* What needs to be done
Your task is to copy the stretch of lines in the records below that begins with the line containing "photomicrograph displays staining" and ends with the line containing "neoplastic tissue: adenocarcinoma", exactly as written, with nothing added.

START Data records

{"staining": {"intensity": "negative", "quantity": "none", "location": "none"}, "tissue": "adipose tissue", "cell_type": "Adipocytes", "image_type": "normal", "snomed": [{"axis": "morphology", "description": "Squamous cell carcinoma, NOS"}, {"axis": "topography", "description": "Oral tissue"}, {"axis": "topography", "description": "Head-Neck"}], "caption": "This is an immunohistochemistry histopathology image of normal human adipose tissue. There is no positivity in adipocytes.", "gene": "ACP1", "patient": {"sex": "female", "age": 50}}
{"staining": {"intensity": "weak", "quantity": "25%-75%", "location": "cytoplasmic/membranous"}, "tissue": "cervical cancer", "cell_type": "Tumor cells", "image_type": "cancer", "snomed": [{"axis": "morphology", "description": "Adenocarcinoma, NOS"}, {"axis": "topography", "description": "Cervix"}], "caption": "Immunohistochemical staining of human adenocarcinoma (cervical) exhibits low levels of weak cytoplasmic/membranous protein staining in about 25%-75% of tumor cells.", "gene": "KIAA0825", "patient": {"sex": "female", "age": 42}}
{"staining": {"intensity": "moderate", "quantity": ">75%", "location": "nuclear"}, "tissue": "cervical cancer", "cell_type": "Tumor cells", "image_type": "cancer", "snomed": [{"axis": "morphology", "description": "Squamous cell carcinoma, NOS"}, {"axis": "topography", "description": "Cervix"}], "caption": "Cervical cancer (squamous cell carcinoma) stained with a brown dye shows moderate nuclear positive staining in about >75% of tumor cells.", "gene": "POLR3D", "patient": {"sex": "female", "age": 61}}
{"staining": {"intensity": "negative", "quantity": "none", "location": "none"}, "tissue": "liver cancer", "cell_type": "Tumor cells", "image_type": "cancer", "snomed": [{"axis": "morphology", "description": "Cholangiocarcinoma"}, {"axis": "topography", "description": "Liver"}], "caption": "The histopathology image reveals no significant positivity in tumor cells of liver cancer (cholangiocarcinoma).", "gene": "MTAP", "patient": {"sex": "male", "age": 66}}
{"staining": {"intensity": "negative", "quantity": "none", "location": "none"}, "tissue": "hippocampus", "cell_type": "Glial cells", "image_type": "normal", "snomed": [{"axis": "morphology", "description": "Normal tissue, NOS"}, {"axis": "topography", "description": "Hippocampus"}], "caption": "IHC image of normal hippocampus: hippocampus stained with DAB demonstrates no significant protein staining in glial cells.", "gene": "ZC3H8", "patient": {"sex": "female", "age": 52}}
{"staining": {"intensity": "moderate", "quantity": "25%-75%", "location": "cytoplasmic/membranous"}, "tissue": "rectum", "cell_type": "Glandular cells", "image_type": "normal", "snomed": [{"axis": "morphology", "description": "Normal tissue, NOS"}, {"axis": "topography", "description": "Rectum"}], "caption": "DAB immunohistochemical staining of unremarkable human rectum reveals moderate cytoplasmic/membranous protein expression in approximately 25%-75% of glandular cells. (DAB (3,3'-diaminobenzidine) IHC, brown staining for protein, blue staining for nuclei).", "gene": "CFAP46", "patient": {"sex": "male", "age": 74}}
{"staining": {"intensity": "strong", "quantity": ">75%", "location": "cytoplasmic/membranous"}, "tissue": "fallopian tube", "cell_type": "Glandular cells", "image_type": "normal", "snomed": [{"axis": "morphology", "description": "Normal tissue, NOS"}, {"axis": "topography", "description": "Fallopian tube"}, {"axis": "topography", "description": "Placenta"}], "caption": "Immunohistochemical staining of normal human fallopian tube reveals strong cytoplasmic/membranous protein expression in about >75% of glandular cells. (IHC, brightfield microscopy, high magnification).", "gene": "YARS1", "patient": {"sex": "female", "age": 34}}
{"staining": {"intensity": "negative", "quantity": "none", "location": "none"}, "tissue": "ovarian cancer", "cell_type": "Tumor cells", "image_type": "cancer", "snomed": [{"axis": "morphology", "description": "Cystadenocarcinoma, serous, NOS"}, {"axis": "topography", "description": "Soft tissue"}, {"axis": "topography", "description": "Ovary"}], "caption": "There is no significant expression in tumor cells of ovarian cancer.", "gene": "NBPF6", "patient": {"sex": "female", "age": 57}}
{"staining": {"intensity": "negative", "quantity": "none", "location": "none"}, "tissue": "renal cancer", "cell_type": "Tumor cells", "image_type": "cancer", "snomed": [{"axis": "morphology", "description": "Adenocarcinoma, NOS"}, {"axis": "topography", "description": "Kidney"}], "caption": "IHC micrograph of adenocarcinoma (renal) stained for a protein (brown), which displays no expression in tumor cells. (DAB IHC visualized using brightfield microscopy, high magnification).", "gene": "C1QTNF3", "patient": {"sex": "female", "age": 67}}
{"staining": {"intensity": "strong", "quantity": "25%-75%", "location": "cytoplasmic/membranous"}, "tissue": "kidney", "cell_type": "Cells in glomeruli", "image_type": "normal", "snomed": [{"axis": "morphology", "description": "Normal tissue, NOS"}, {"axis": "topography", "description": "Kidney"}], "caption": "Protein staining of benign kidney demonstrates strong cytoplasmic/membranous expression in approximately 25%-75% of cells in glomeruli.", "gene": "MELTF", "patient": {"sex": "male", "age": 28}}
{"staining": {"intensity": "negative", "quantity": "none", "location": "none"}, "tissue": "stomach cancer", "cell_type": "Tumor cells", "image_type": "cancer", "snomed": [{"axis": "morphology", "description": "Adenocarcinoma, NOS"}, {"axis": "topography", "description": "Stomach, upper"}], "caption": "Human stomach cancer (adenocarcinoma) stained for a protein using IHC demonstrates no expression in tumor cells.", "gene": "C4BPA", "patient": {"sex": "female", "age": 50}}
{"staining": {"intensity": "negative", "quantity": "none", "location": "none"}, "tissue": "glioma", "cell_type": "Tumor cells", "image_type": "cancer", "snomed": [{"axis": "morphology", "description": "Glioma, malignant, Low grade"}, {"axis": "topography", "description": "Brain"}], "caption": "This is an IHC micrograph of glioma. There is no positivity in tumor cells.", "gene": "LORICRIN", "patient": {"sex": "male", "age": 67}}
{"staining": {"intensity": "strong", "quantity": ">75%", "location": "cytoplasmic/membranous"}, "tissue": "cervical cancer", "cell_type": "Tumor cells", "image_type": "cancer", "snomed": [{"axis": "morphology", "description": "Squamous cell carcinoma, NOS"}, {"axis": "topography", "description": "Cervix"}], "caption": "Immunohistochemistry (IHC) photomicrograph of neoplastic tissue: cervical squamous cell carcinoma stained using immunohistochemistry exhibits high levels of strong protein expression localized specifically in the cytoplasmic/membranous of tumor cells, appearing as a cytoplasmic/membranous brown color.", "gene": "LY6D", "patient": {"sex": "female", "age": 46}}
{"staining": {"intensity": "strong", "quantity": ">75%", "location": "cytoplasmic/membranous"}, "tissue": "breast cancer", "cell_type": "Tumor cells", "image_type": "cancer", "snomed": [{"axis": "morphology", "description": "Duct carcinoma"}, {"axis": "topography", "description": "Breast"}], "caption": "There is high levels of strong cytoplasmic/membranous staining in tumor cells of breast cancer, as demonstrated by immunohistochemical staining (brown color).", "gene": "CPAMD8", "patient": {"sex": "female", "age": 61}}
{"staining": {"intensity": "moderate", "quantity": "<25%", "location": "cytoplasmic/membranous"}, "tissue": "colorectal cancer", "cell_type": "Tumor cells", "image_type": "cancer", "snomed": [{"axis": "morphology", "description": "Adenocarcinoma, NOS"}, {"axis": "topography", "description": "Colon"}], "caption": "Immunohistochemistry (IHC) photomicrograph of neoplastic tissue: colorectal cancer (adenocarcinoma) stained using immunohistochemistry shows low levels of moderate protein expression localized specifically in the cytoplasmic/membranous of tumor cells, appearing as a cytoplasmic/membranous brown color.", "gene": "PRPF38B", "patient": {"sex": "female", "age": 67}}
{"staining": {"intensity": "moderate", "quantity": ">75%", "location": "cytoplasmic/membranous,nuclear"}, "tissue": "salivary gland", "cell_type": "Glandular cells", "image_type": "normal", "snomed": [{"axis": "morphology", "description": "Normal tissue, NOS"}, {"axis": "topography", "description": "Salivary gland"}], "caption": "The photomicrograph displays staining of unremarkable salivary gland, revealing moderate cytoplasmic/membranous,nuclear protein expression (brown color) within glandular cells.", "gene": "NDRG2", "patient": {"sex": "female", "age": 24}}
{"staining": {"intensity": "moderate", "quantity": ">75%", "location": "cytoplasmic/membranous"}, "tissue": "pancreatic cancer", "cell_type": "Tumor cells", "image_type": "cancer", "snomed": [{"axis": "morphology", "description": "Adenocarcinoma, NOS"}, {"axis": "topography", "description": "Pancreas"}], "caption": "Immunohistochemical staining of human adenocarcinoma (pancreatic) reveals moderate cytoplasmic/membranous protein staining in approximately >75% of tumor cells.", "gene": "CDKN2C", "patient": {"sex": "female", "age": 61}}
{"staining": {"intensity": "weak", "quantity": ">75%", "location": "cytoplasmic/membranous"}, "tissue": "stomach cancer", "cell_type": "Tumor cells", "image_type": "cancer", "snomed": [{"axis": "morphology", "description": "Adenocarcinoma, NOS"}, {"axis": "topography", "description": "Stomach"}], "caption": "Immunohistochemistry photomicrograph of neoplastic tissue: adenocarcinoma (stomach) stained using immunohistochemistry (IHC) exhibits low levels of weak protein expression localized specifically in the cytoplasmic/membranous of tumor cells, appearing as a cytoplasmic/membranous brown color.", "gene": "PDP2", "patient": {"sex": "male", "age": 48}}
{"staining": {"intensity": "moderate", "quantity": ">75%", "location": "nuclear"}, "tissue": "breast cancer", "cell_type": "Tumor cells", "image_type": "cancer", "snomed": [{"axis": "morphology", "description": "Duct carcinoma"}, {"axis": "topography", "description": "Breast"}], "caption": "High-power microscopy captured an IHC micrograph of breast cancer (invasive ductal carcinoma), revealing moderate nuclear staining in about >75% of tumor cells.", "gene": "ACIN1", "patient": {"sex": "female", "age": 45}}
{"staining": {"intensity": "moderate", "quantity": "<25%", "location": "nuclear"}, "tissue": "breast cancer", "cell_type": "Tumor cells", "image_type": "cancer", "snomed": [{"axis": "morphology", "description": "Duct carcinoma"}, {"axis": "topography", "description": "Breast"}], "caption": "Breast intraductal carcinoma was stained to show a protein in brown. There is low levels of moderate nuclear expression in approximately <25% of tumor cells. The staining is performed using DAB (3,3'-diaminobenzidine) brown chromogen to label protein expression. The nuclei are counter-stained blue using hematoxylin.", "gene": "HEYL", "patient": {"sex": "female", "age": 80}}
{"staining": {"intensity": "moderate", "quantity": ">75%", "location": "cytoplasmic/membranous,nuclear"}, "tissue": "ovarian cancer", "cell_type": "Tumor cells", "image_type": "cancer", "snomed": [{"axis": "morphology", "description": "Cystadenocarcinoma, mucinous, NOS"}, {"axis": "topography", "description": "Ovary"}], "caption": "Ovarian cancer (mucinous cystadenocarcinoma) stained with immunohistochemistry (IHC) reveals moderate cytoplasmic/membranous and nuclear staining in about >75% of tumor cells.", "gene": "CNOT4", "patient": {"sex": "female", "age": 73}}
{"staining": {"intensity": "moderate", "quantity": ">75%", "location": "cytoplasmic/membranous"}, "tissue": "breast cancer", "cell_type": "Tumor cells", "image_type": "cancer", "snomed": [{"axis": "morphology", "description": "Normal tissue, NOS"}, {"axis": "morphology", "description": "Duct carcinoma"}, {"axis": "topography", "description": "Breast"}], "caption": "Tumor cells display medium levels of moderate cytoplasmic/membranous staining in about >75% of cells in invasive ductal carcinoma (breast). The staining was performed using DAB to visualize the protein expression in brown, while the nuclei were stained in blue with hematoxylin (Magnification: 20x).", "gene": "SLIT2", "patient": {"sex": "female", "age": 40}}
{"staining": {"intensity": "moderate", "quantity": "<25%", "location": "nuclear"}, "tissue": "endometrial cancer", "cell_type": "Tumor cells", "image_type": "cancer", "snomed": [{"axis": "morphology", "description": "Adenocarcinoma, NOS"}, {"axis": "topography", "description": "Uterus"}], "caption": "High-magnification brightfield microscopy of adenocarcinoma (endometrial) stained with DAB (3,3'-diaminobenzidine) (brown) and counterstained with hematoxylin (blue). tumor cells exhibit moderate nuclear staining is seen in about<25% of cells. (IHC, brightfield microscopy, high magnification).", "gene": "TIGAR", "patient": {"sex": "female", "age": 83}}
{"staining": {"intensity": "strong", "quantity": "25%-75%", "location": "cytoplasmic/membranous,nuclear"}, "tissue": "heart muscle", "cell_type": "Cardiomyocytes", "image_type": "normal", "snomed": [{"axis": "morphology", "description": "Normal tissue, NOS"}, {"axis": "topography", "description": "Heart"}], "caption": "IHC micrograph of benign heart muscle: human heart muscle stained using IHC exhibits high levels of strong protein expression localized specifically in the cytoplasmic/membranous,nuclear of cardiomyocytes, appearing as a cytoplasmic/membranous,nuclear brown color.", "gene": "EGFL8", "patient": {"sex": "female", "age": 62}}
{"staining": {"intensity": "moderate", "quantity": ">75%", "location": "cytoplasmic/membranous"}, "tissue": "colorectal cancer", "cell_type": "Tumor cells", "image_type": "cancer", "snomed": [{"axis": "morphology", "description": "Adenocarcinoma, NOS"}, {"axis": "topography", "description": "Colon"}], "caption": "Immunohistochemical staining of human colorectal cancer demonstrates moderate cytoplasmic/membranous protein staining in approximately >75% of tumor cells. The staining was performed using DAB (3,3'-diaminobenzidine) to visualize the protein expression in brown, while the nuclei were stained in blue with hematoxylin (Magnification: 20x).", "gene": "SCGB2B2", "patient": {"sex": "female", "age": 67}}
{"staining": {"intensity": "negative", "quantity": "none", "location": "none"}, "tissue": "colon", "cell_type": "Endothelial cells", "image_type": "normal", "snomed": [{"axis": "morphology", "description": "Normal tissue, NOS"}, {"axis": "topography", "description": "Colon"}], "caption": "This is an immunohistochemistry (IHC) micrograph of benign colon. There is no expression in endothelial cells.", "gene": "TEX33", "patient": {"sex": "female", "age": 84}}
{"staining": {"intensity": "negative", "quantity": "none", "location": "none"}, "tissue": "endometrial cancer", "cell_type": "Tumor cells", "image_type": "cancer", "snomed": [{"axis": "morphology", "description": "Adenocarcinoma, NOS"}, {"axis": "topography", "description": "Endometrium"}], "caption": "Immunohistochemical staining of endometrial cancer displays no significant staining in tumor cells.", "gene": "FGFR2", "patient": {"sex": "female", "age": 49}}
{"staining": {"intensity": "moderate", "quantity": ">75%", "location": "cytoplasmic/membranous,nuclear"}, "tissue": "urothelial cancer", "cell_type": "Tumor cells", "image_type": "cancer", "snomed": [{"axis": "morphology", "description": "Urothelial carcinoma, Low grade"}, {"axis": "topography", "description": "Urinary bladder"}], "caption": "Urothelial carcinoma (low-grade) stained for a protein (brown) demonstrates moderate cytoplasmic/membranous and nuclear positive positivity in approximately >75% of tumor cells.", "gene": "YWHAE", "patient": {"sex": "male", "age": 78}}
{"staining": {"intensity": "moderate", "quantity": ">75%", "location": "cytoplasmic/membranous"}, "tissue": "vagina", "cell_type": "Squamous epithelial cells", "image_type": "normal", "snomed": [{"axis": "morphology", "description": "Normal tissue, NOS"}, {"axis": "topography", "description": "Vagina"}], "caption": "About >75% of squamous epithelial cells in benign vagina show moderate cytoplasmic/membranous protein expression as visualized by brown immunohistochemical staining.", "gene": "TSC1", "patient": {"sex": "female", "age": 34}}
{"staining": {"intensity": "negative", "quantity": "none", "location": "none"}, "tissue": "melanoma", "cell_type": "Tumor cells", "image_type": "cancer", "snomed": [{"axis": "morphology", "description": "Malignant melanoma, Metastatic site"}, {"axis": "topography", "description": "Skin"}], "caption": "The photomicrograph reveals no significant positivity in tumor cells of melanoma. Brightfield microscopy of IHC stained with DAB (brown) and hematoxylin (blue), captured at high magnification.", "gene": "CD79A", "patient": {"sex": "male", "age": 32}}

END Data records

* Your response
{"staining": {"intensity": "moderate", "quantity": ">75%", "location": "cytoplasmic/membranous,nuclear"}, "tissue": "salivary gland", "cell_type": "Glandular cells", "image_type": "normal", "snomed": [{"axis": "morphology", "description": "Normal tissue, NOS"}, {"axis": "topography", "description": "Salivary gland"}], "caption": "The photomicrograph displays staining of unremarkable salivary gland, revealing moderate cytoplasmic/membranous,nuclear protein expression (brown color) within glandular cells.", "gene": "NDRG2", "patient": {"sex": "female", "age": 24}}
{"staining": {"intensity": "moderate", "quantity": ">75%", "location": "cytoplasmic/membranous"}, "tissue": "pancreatic cancer", "cell_type": "Tumor cells", "image_type": "cancer", "snomed": [{"axis": "morphology", "description": "Adenocarcinoma, NOS"}, {"axis": "topography", "description": "Pancreas"}], "caption": "Immunohistochemical staining of human adenocarcinoma (pancreatic) reveals moderate cytoplasmic/membranous protein staining in approximately >75% of tumor cells.", "gene": "CDKN2C", "patient": {"sex": "female", "age": 61}}
{"staining": {"intensity": "weak", "quantity": ">75%", "location": "cytoplasmic/membranous"}, "tissue": "stomach cancer", "cell_type": "Tumor cells", "image_type": "cancer", "snomed": [{"axis": "morphology", "description": "Adenocarcinoma, NOS"}, {"axis": "topography", "description": "Stomach"}], "caption": "Immunohistochemistry photomicrograph of neoplastic tissue: adenocarcinoma (stomach) stained using immunohistochemistry (IHC) exhibits low levels of weak protein expression localized specifically in the cytoplasmic/membranous of tumor cells, appearing as a cytoplasmic/membranous brown color.", "gene": "PDP2", "patient": {"sex": "male", "age": 48}}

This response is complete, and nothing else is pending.